§ **Problems and tasks**:
[A] Decide whether each statement agrees with the Spark setup notebook, answering yes or no and quoting the words of the notebook that settle it: (i) the configuration sets the master to "local[*]"; (ii) the Spark session is given the app name "MyApp"; (iii) the default log level is set to "INFO".
[B] In the Spark setup notebook, which Java option is passed to both the driver and the executor?
# start of Passage to read
# Environment Setup

In [1]:
import glob
import json

from pyspark import SparkContext, SparkConf
from pyspark.sql import SparkSession, functions as F, types as T, Window as W

In [2]:
# Set up the Spark configuration and context
conf = SparkConf().setAppName("MyApp").setMaster("local[*]")
sc = SparkContext(conf=conf)

# Set up the Spark session
spark = SparkSession.builder \
    .appName("BatchProcessor") \
    .config("spark.driver.extraJavaOptions", "-Xss4m") \
    .config("spark.executor.extraJavaOptions", "-Xss4m") \
    .getOrCreate()

Setting default log level to "WARN".
To adjust logging level use sc.setLogLevel(newLevel). For SparkR, use setLogLevel(newLevel).
# end of Passage to read
# start of Data excerpts
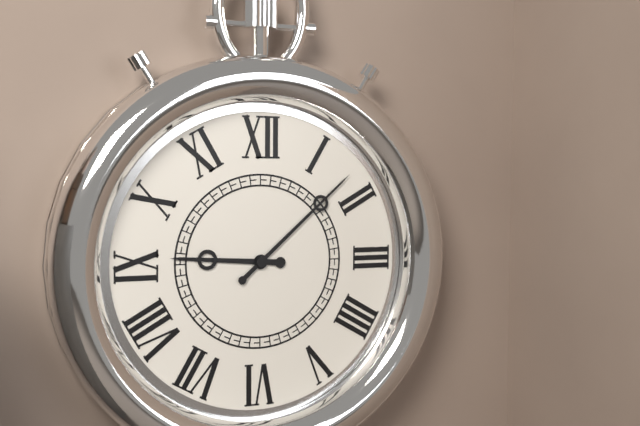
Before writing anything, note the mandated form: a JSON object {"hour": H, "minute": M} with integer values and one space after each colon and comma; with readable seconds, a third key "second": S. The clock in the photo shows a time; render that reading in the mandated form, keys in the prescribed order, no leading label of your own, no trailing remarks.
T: {"hour": 9, "minute": 8}
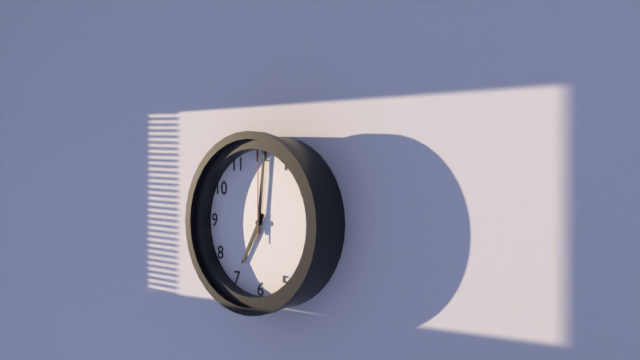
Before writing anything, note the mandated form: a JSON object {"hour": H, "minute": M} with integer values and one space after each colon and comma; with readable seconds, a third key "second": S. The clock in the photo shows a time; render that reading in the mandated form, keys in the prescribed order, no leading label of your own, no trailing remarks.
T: {"hour": 7, "minute": 1, "second": 0}
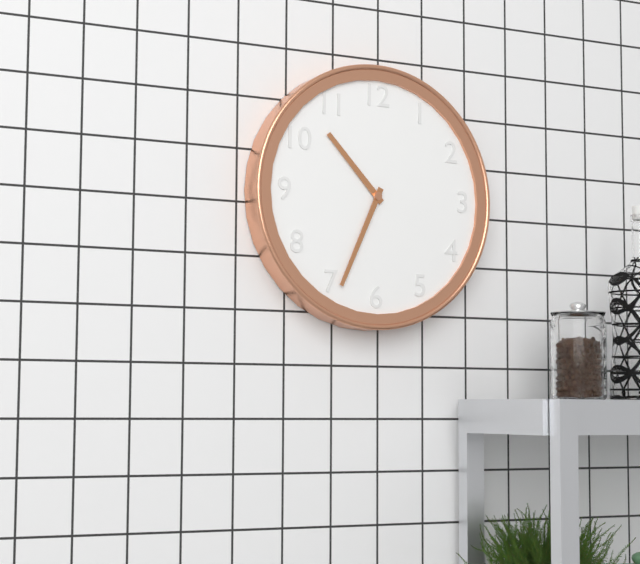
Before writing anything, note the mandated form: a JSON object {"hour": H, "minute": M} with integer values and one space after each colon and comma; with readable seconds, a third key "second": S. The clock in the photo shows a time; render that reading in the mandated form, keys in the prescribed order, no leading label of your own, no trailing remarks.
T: {"hour": 10, "minute": 34}
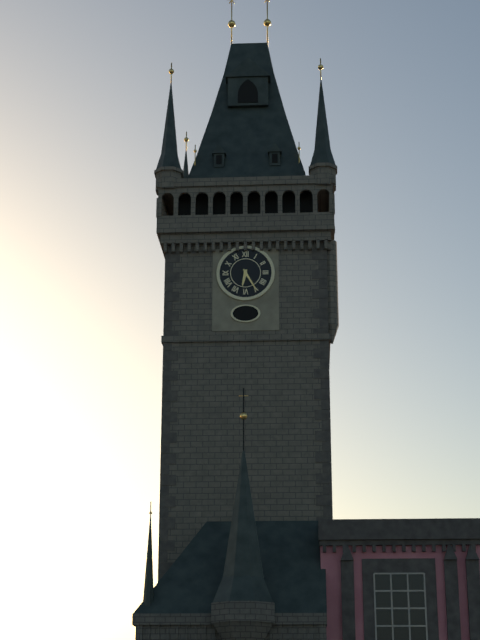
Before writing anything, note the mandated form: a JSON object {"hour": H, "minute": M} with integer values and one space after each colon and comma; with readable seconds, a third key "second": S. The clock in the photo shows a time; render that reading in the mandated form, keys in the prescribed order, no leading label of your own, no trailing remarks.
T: {"hour": 6, "minute": 25}
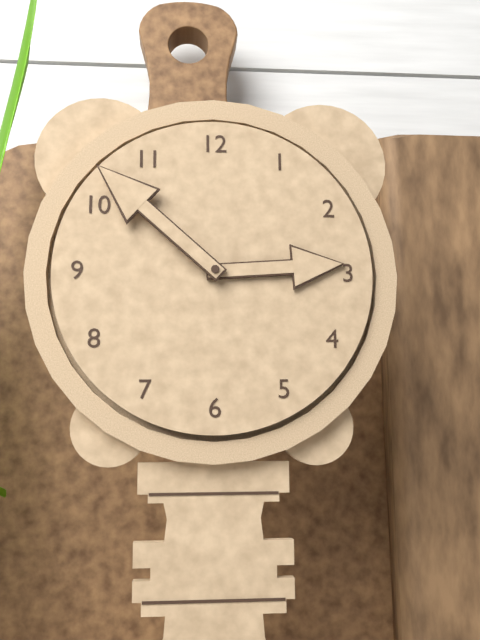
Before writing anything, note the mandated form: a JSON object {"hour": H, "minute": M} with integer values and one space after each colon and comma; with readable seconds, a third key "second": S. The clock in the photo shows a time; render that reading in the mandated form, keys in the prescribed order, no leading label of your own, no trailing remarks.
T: {"hour": 2, "minute": 52}
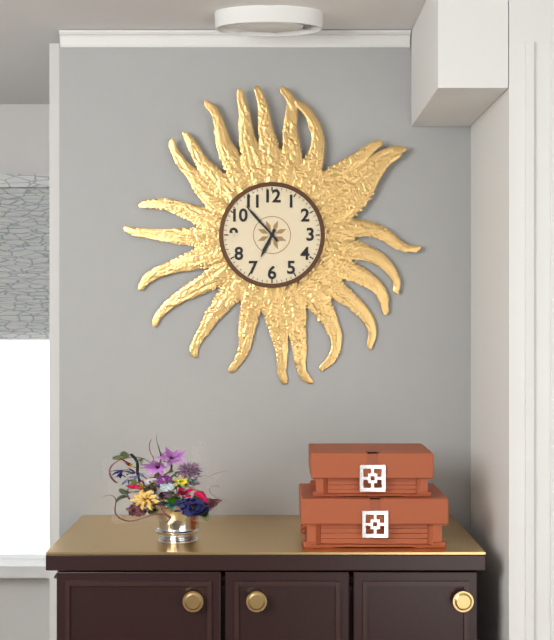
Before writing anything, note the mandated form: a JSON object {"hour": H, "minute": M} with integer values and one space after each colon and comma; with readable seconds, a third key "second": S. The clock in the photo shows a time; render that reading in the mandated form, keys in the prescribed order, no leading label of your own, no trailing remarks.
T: {"hour": 6, "minute": 53}
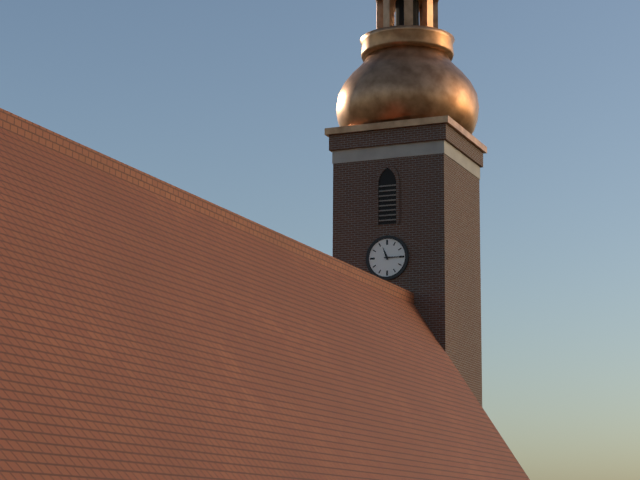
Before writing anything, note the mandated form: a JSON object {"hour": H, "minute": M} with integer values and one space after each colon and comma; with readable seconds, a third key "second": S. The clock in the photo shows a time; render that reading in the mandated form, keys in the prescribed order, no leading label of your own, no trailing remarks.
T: {"hour": 11, "minute": 15}
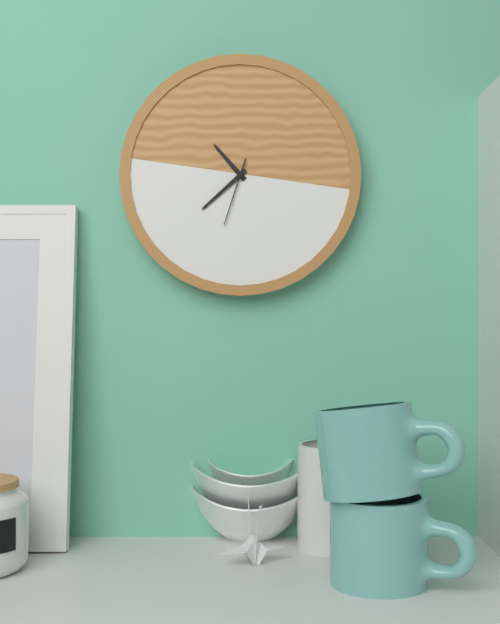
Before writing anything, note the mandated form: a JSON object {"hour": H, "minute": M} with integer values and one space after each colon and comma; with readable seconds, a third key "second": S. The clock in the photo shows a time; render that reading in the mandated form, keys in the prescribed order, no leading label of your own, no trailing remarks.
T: {"hour": 10, "minute": 38, "second": 33}
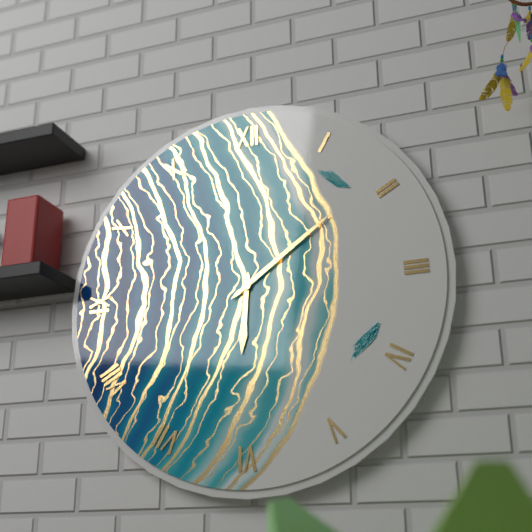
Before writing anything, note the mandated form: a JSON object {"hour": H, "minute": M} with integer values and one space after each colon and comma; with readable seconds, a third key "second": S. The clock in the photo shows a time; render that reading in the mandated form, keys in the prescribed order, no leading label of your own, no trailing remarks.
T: {"hour": 6, "minute": 9}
# end of Data excerpts
§ **Answers to the tasks**:
[A]
(i) Yes: "conf = SparkConf().setAppName("MyApp").setMaster("local[*]")"
(ii) No: ".appName("BatchProcessor")"
(iii) No: "Setting default log level to "WARN"."

[B] -Xss4m